⟨
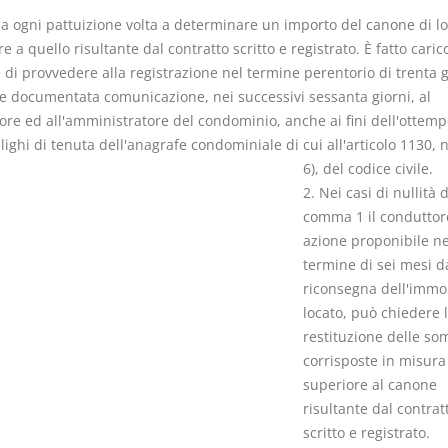
lla ogni pattuizione volta a determinare un importo del canone di l
e a quello risultante dal contratto scritto e registrato. È fatto carico
 di provvedere alla registrazione nel termine perentorio di trenta g
 documentata comunicazione, nei successivi sessanta giorni, al
ore ed all'amministratore del condominio, anche ai fini dell'ottem
I Vincoli Pre
lighi di tenuta dell'anagrafe condominiale di cui all'articolo 1130,
6), del codice civile.
D. Minussi
2. Nei casi di nullità d
Versione eb
comma 1 il conduttor
(iva incl.)
azione proponibile ne
termine di sei mesi d
riconsegna dell'immo
locato, può chiedere 
restituzione delle s
corrisposte in misura
superiore al canone
risultante dal contrat
scritto e registrato.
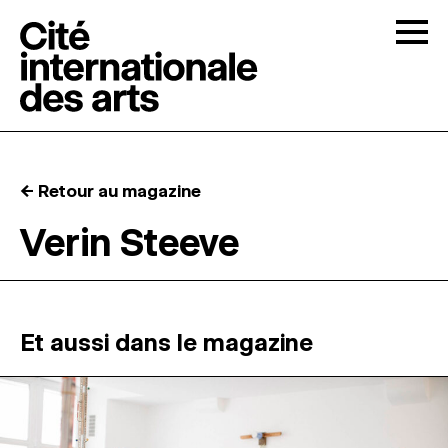
Skip to content
Togg
APPELS À CANDIDATURES
← Retour au magazine
LA CITÉ
↓
Verin Steeve
RÉSIDENCES
↓
ATELIERS OUVERTS
Et aussi dans le magazine
PROGRAMMATION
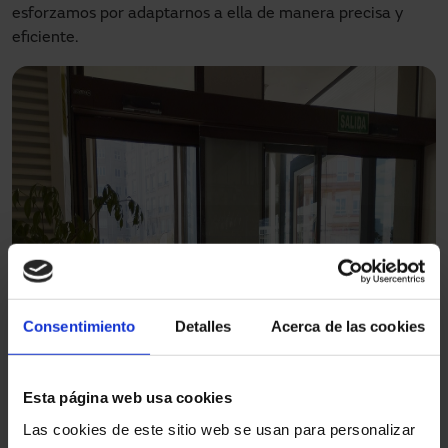
esforzamos por adaptarnos a ella de manera precisa y
eficiente.
Consentimiento
Detalles
Acerca de las cookies
Esta página web usa cookies
Las cookies de este sitio web se usan para personalizar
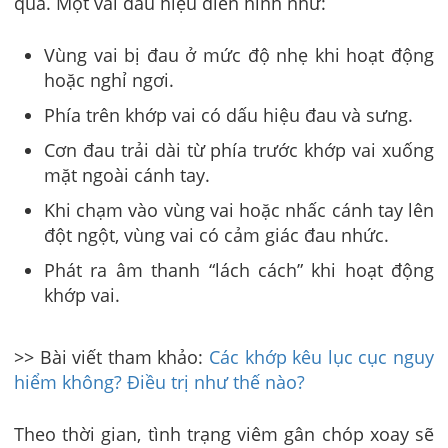
qua. Một vài dấu hiệu điển hình như:
Vùng vai bị đau ở mức độ nhẹ khi hoạt động
hoặc nghỉ ngơi.
Phía trên khớp vai có dấu hiệu đau và sưng.
Cơn đau trải dài từ phía trước khớp vai xuống
mặt ngoài cánh tay.
Khi chạm vào vùng vai hoặc nhấc cánh tay lên
đột ngột, vùng vai có cảm giác đau nhức.
Phát ra âm thanh “lách cách” khi hoạt động
khớp vai.
>> Bài viết tham khảo:
Các khớp kêu lục cục nguy
hiểm không? Điều trị như thế nào?
Theo thời gian, tình trạng
viêm gân chóp xoay
sẽ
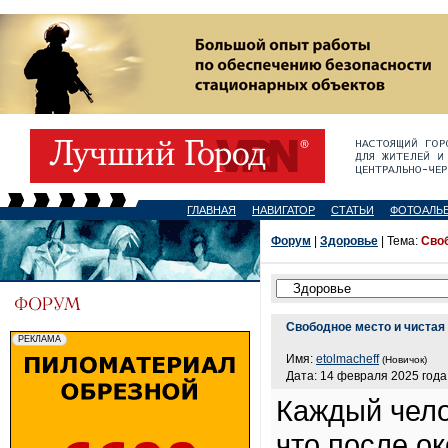
ГЛАВНАЯ
НАВИГАТОР
СТАТЬИ
ФОТОАЛЬ
Форум
|
Здоровье
| Тема:
Своб
Свободное место и чистая
Имя:
etolmacheff
(Новичок)
Дата: 14 февраля 2025 года,
Каждый чело
что после о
⟩
— The problem —
Can you turn all of the data above into a numbered list with one line per item, leaving out blank lines and the picture lines?

— Answer for the task —
1. lla ogni pattuizione volta a determinare un importo del canone di l
2. e a quello risultante dal contratto scritto e registrato. È fatto carico
3.  di provvedere alla registrazione nel termine perentorio di trenta g
4.  documentata comunicazione, nei successivi sessanta giorni, al
5. ore ed all'amministratore del condominio, anche ai fini dell'ottem
6. I Vincoli Pre
7. lighi di tenuta dell'anagrafe condominiale di cui all'articolo 1130,
8. 6), del codice civile.
9. D. Minussi
10. 2. Nei casi di nullità d
11. Versione eb
12. comma 1 il conduttor
13. (iva incl.)
14. azione proponibile ne
15. termine di sei mesi d
16. riconsegna dell'immo
17. locato, può chiedere 
18. restituzione delle s
19. corrisposte in misura
20. superiore al canone
21. risultante dal contrat
22. scritto e registrato.
23. Skip to content
24. Togg
25. APPELS À CANDIDATURES
26. ← Retour au magazine
27. LA CITÉ
28. ↓
29. Verin Steeve
30. RÉSIDENCES
31. ↓
32. ATELIERS OUVERTS
33. Et aussi dans le magazine
34. PROGRAMMATION
35. esforzamos por adaptarnos a ella de manera precisa y
36. eficiente.
37. Consentimiento
38. Detalles
39. Acerca de las cookies
40. Esta página web usa cookies
41. Las cookies de este sitio web se usan para personalizar
42. qua. Một vài dấu hiệu điển hình như:
43. Vùng vai bị đau ở mức độ nhẹ khi hoạt động
44. hoặc nghỉ ngơi.
45. Phía trên khớp vai có dấu hiệu đau và sưng.
46. Cơn đau trải dài từ phía trước khớp vai xuống
47. mặt ngoài cánh tay.
48. Khi chạm vào vùng vai hoặc nhấc cánh tay lên
49. đột ngột, vùng vai có cảm giác đau nhức.
50. Phát ra âm thanh “lách cách” khi hoạt động
51. khớp vai.
52. >> Bài viết tham khảo:
53. Các khớp kêu lục cục nguy
54. hiểm không? Điều trị như thế nào?
55. Theo thời gian, tình trạng
56. viêm gân chóp xoay
57. sẽ
58. ГЛАВНАЯ
59. НАВИГАТОР
60. СТАТЬИ
61. ФОТОАЛЬ
62. Форум
63. |
64. Здоровье
65. | Тема:
66. Своб
67. Свободное место и чистая
68. Имя:
69. etolmacheff
70. (Новичок)
71. Дата: 14 февраля 2025 года,
72. Каждый чело
73. что после о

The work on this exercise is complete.